== PROVIDED PASSAGE

Who Am I

For those who don't know, my name is karma jade rose. I am a python dev turned rust dev ,along the way I learned web dev, as well as low level avr stuff for robotics. In short, I'm in a lot of fields, and because of this, I may offer a unique point of view programming design. This documents my time as a programmer in a start up, working with technology that is pretty new to me. Working on performance related tasks when I could choose what language and what tools to do.

In this post, I'll walk you through my journey of optimizing a data processing task—from a naive Python implementation taking 6 days to a high-performance Rust solution running in 30 minutes—sharing lessons on profiling, memory management, and multithreading techniques you can apply to your own projects.

Define the Problem, Sorta

Before you start programming, you should get in the habit of understanding what your problem is, and what's its scope. But that does not mean you should take a whiteboard and make everything on it. That just means you should mull over the product requirements. Just enough to sorta know what you're getting into.

Our problem today is simple, I want to track where the donations are going from people, to corporations. Because of the Open Government Data Act, the FEC (Federal Election Committee) publishes a database (in pg_data) of all donations reported. Our startup needs to parse about 1E8 for every one year period. That's about 1E10 lines of dirty data in all. We want to sum every person's donation, to each organization every year.

The Naive Implementation

When you have a problem that can be broken up into chunks, you should break it into smaller chunks, and write a "naive" implementation. That means just open up a file in the language of your choosing and write it there. Don't worry about language choice, don't worry about best practices, just worry about getting a solution down. Only refactor when you feel like screaming.

In this case, I took this first 100 lines of my CSV file, and wrote it in Pandas and Python, after manually validating that the output was correct. I tried it with 1E5 lines, then the whole dataset. Once it got to about 1E7, the program kept running out of memory. No good. So I switched to using Polars with the lazy dataframe approach, but because of the size of the output dataframe, it kept running out of memory. No good still, I just decided to stream the data from the compressed zstd archive, and line by line write to a CSV file for every line. It took 6 days, but at least it didn't crash.

Problem Definition, Again But Better This Time

Now that you know what you're kind of doing. You can set your project guidelines better. Go back to that bulletpoint list that you have, and add the things that you learned from your toy implementation. Now and only now is the time to set performance target. Then, let the optimizing begin.

====

** EXERCISE REQUIREMENTS **
In the post about optimizing the donation data processing, which library replaced Pandas after the program ran out of memory?

== PROVIDED MATERIAL

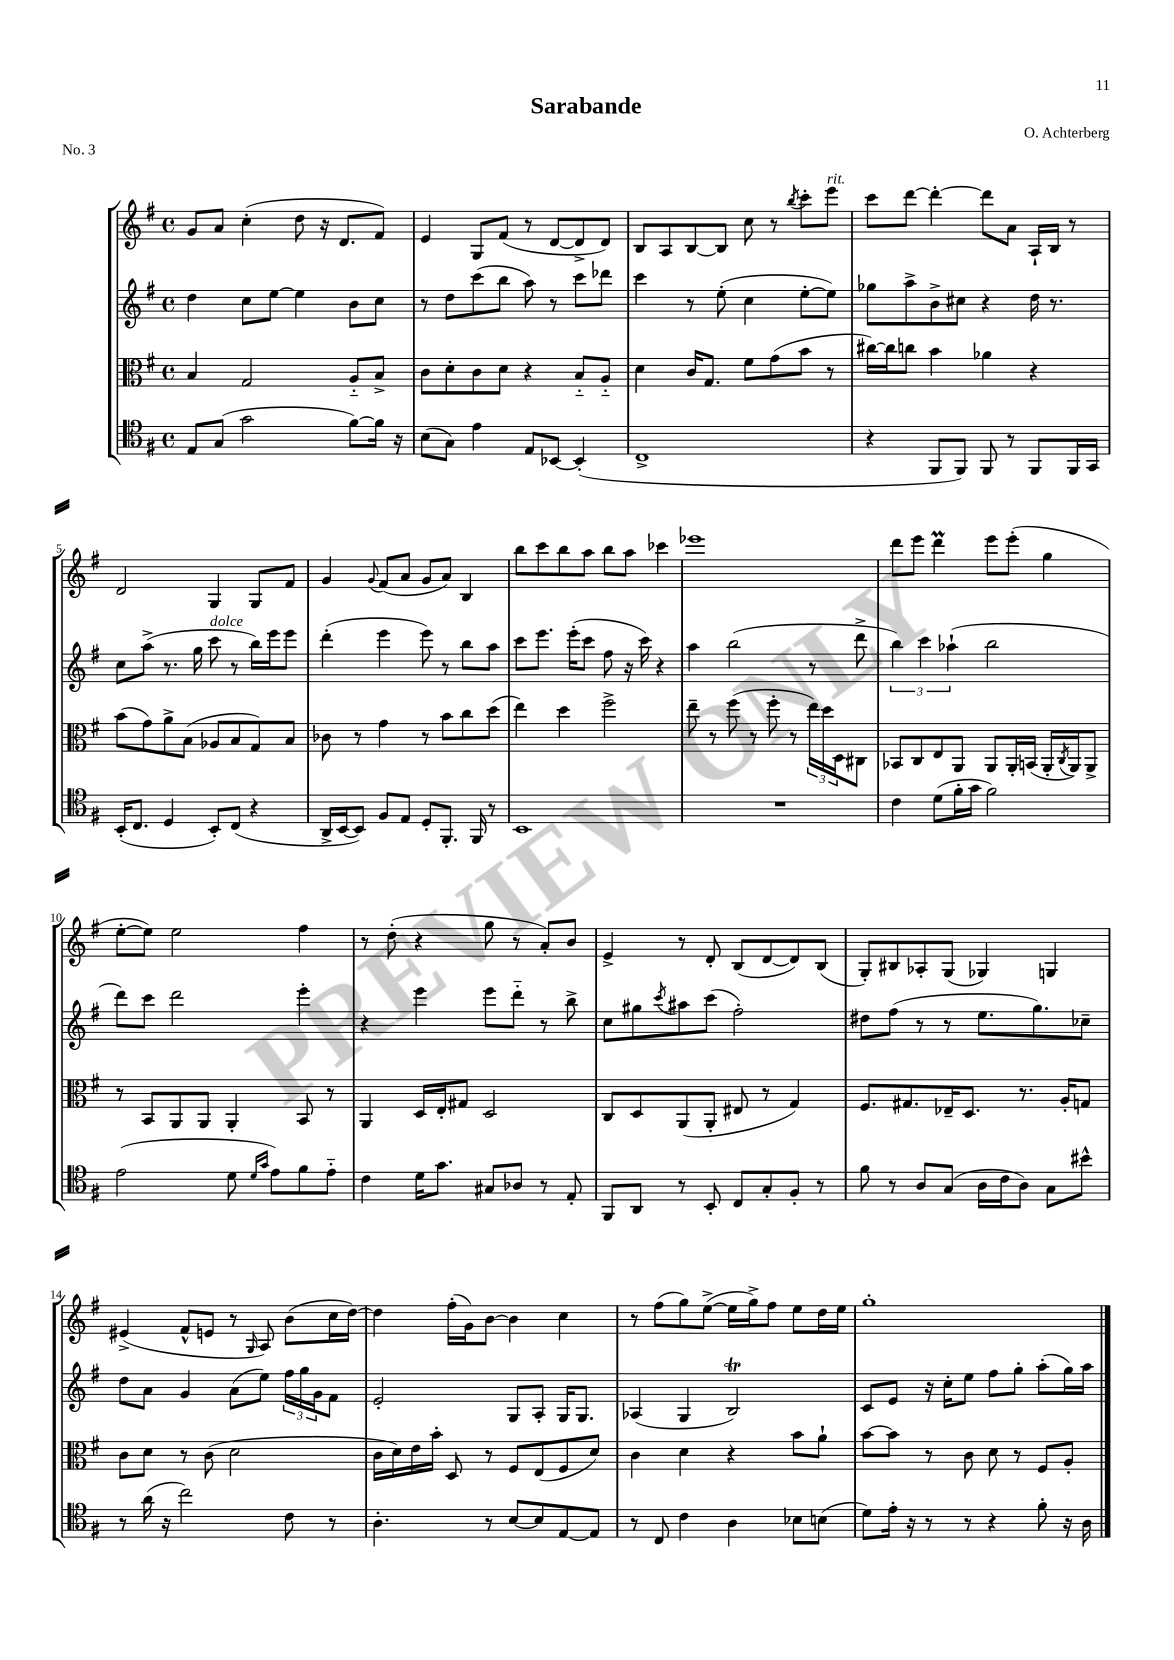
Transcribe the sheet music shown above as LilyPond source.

====

** TASK RESULT **
Polars, using the lazy dataframe approach.